In life science research, images are one of the most important methods of data acquisition. This image data is becoming ever larger and more complex due to ongoing rapid technical developments. Handling multi-dimensional, multi-channel and/or time-dependent image data as well as complete image data collections that can be extremely large is not an insignificant task, and increasingly leads to bottlenecks in data analysis. Image data contains a lot of information which often cannot be directly quantified or recorded and requires much time and expertise in its use.
The main focus of research of the Biomedical Image Informatics Group at VRVis is the extraction, correlation, visualisation and provision of this information and combining it with further experimental, genetic and/or demographic data with methods pertaining to image analysis, artificial intelligence and data science.
Nowadays, large volumes of often very heterogeneous data, such as multi-omics data, clinical and demographic data, image and sensor data, or data from behavioural experiments, increasingly form the basis for life science research and medical diagnosis. Preparing and integrating this data plus the option of analysing, visualising and intuitively searching through this data in its full context is one of the biggest challenges confronting researchers today.
VRVis has already had success in developing tailor-made data science and AI solutions for the analysis of complex data in life sciences focussing on neuroscience, cancer research and biology. In order to be able to handle the increasing size and complexity of the data in an efficient manner, we have developed extremely optimised, high-quality parallel analysis methods. The use of high-performance computing (HPC) infrastructures enables effective analysis of huge data sets.
We use visual-analytical methods to support researchers in investigating data and developing first hypotheses, and as an alternative if too little data is available and if this data is too diverse for machine or deep learning to be used for building models. For this, we are not just involved in the design of visual analytics applications that most effectively solve scientific questions but also in the associated data preparation, statistical analyses and indexing, as well as development of high-performance data structures to ensure interactive handling of the data.
Visual Computing and Data Science for Biology
Good data management will become increasingly important for efficient research in the life sciences due to the rapid development of measurement methods, genetic tools and imaging methods that enable ever faster screening of biological problems at different levels and activity stages. Professional solutions for data management, integrated with efficient and intuitive data visualisation, and high-performance options for targeted mining and data analysis, have already been successfully developed by VRVis on several occasions for accelerating research projects in the field of life sciences.
An important feature of modern data-driven science is that results are reproduced, verified and used as the basis for further research. In the past, a lot of (publicly) financed research was conducted in a kind of vacuum: Although research data was compiled, it was rarely exchanged and might have been forgotten about relatively quickly after the project. This approach is not only costly but also hinders cooperation and progress.

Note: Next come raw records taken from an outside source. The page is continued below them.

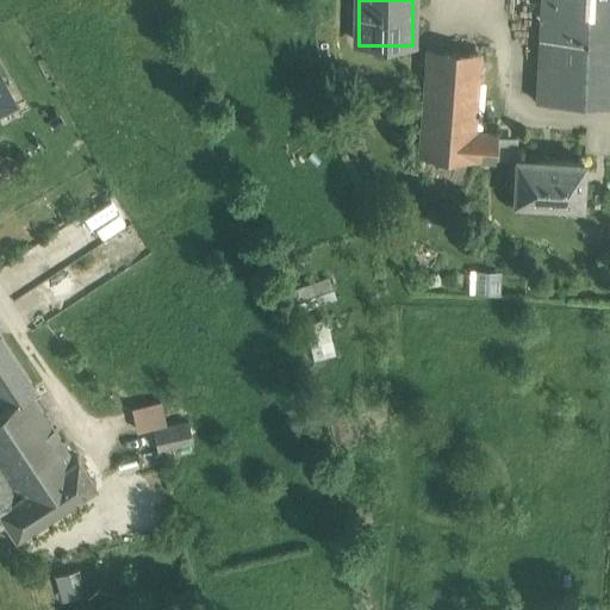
[(609,0),(541,0),(536,106),(609,110),(609,0)]
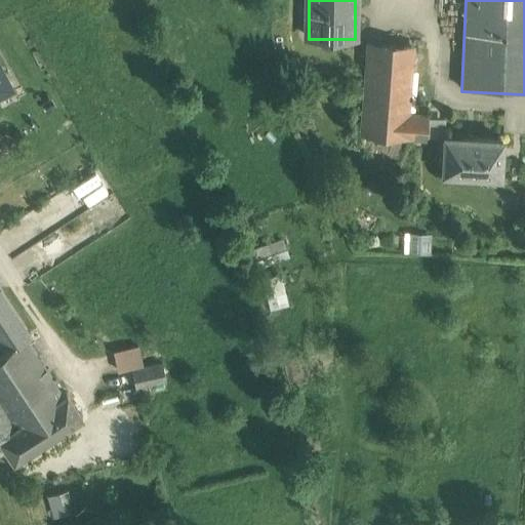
[(412,51),(374,50),(368,137),(423,140),(425,121),(407,120),(412,51)]
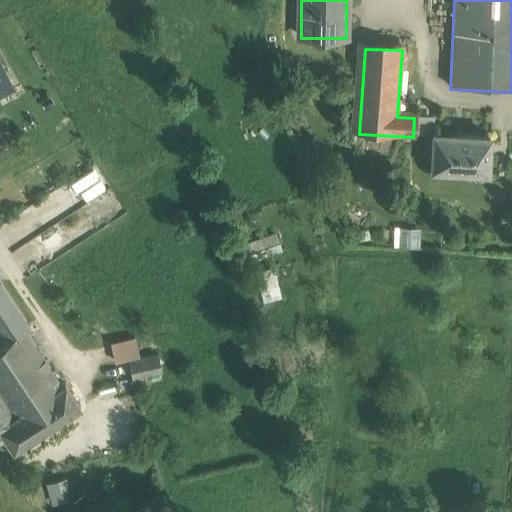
[(0,68),(0,92),(10,87),(0,68)]
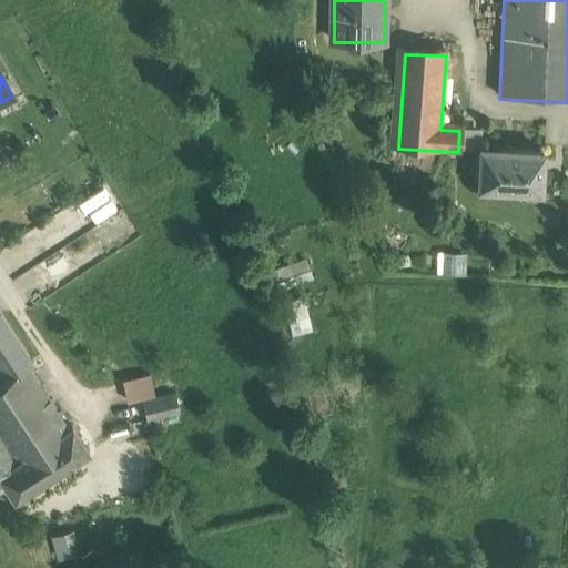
[(544,154),(482,151),(480,192),(541,195),(544,154)]
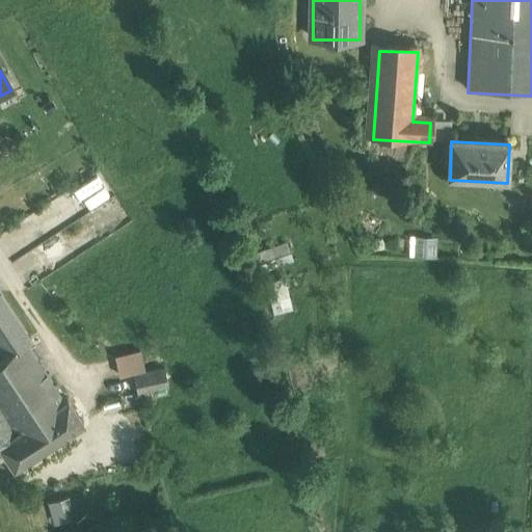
[(437,238),(419,237),(418,257),(435,258),(437,238)]
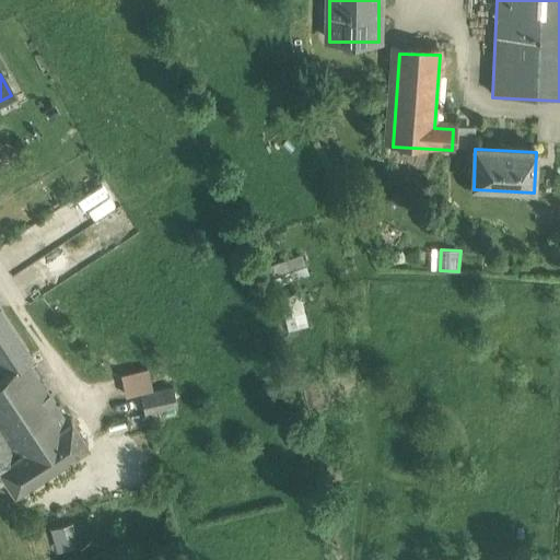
[(288,327),(305,324),(301,292),(283,294),(288,327)]
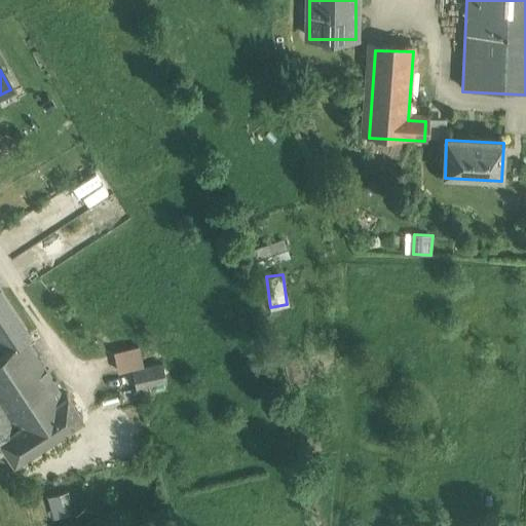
[(0,343),(3,349),(25,338),(30,334),(0,289),(0,343)]
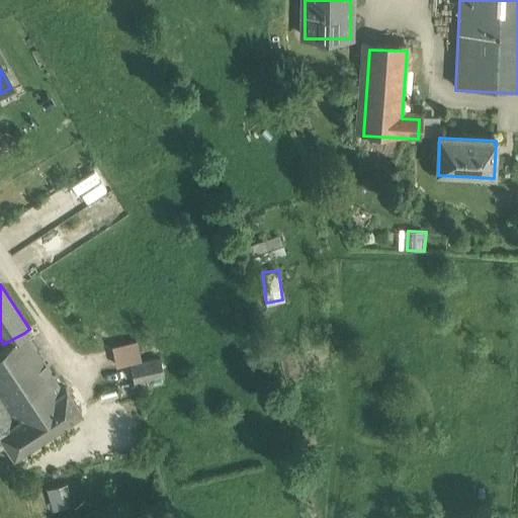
[(0,430),(61,389),(24,333),(3,344),(0,346),(0,430)]
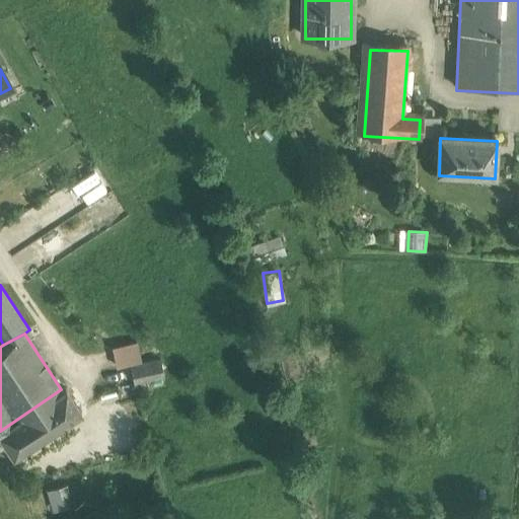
[(136,341),(110,346),(115,366),(141,360),(136,341)]
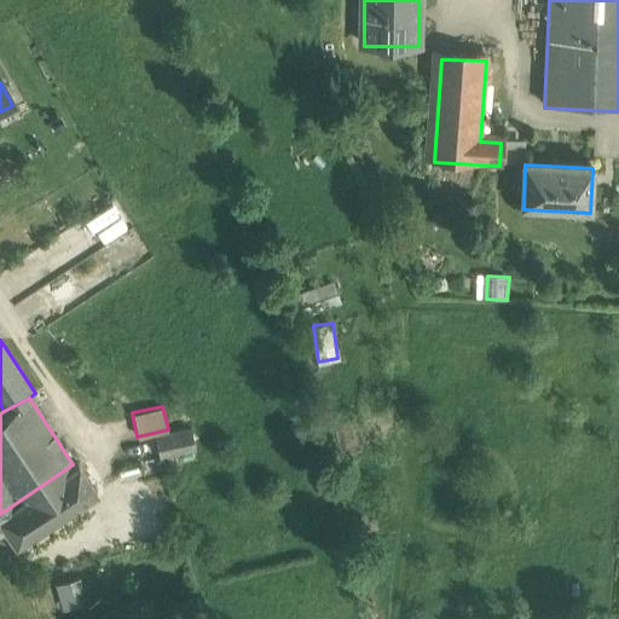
[(190,428),(155,435),(160,456),(196,449),(190,428)]
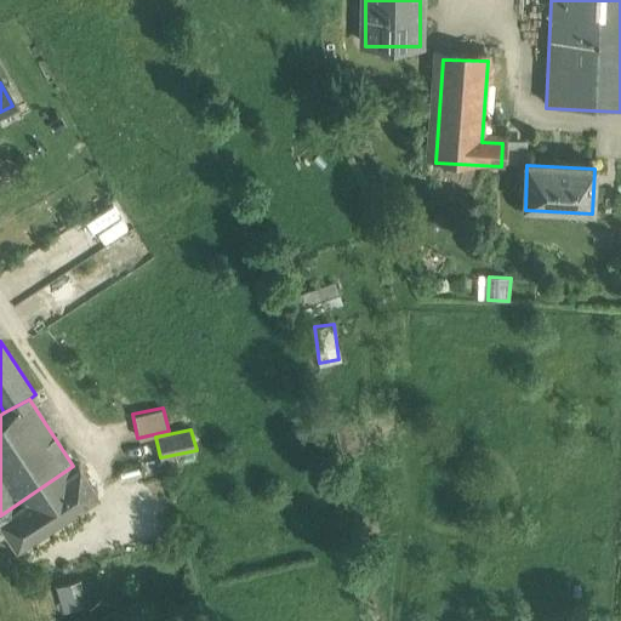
[(73,466),(0,516),(0,522),(15,546),(97,493),(78,463),(73,466)]
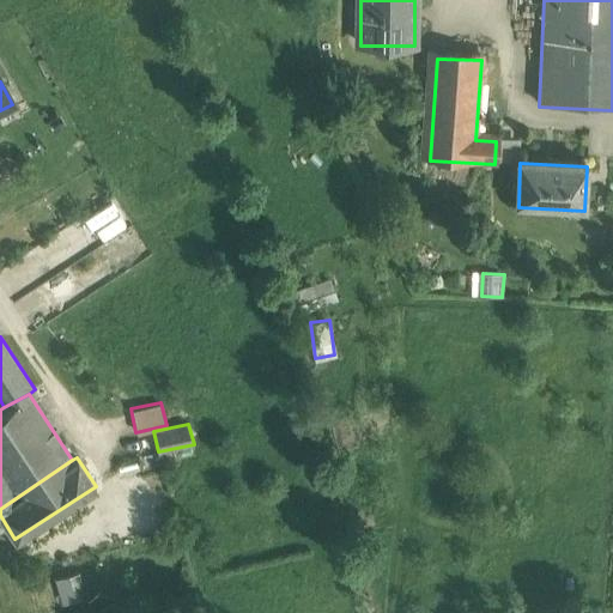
[(78,570),(55,577),(62,601),(85,595),(78,570)]
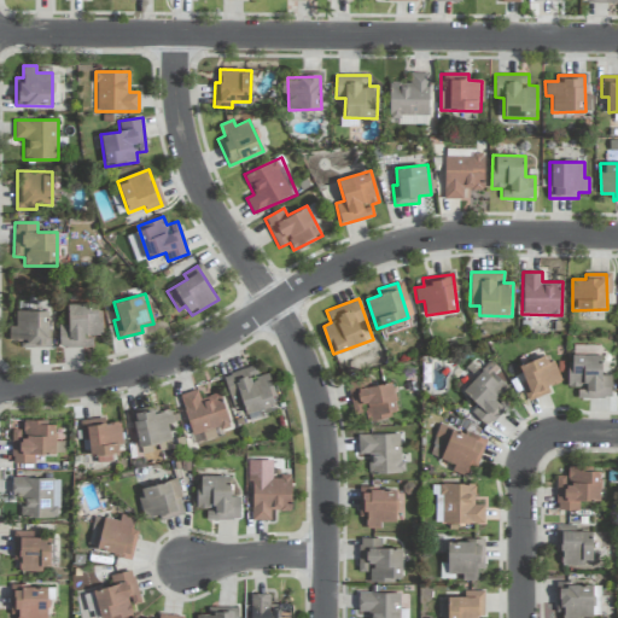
[(68,304),(68,325),(58,325),(59,348),(92,347),(92,336),(101,334),(100,303),(68,304)]
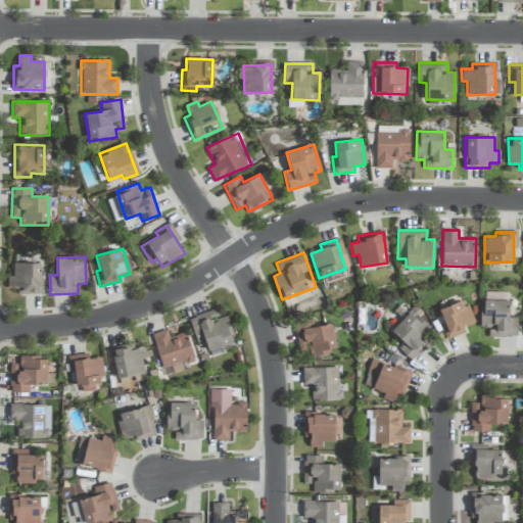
[(42,263),(13,263),(13,276),(7,276),(7,288),(16,288),(16,293),(41,294),(42,263)]
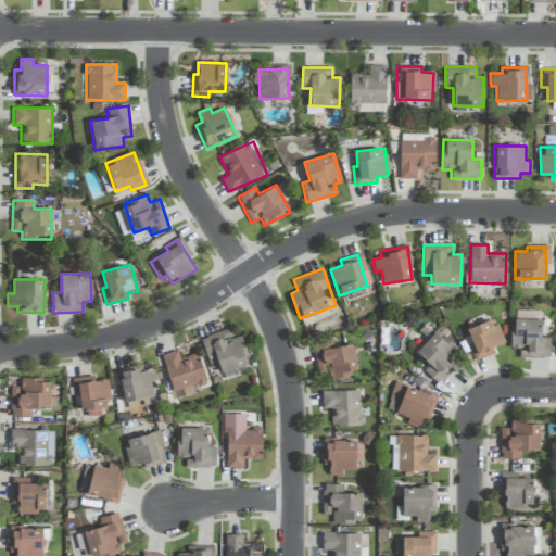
[(494,318),(466,329),(479,359),(494,353),(492,348),(504,342),(494,318)]
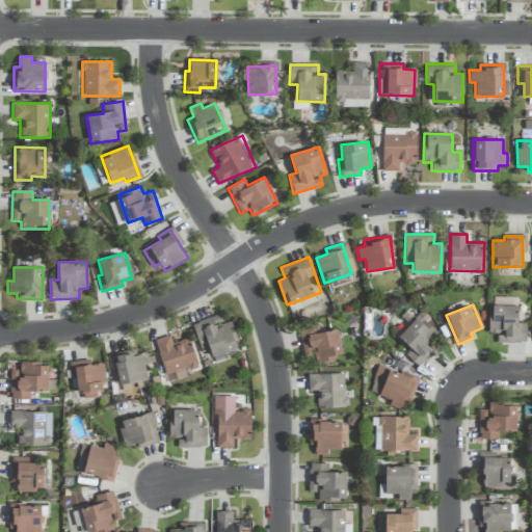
[(526,323),(517,323),(519,306),(490,304),(490,334),(503,334),(503,342),(526,342),(526,323)]
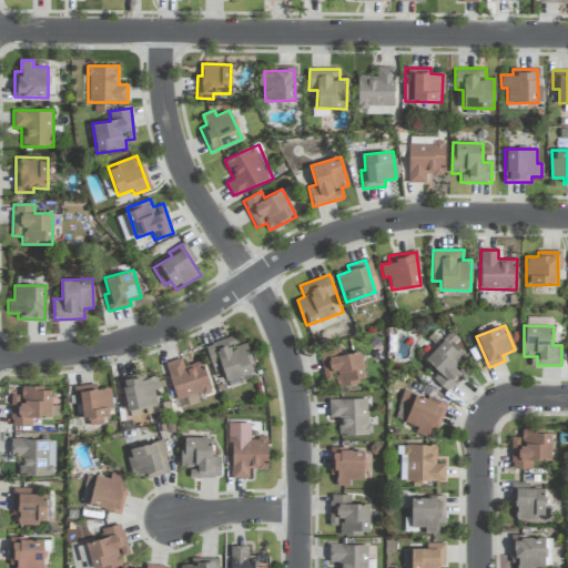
[(424,359),(438,372),(433,378),(448,393),(465,375),(456,366),(466,355),(454,344),(459,338),(450,331),(424,359)]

Based on Brain*, VRVis has already created several platforms for publishing research data. Through web-based access, the high-performance search function and high-quality visualisation of data, we are using our solutions to support the open research data concepts through intuitive and targeted access to research data, which extends well beyond simply “storing” data sets.
Within the project Larvalbrain 2.0, a dynamic multi-scale multi-level atlas and data collection of structural, molecular, physiological, and behavioral results of Drosophila melanogaster larvae will be established.
Understanding how the brain works is one of the biggest challenges addressed by neuroscientists today. Modern neuroscience research is extremely data-intensive and requires special software infrastructures to enable and accelerate the discovery of the complex interplay of genes, structure and function.
For centuries, neuroscientists have been mapping the brain. Until now, the step from simple maps to a generally accepted model has proved to be extremely difficult. In this project, a 4D atlas of the brain of the fruit fly larva is being built.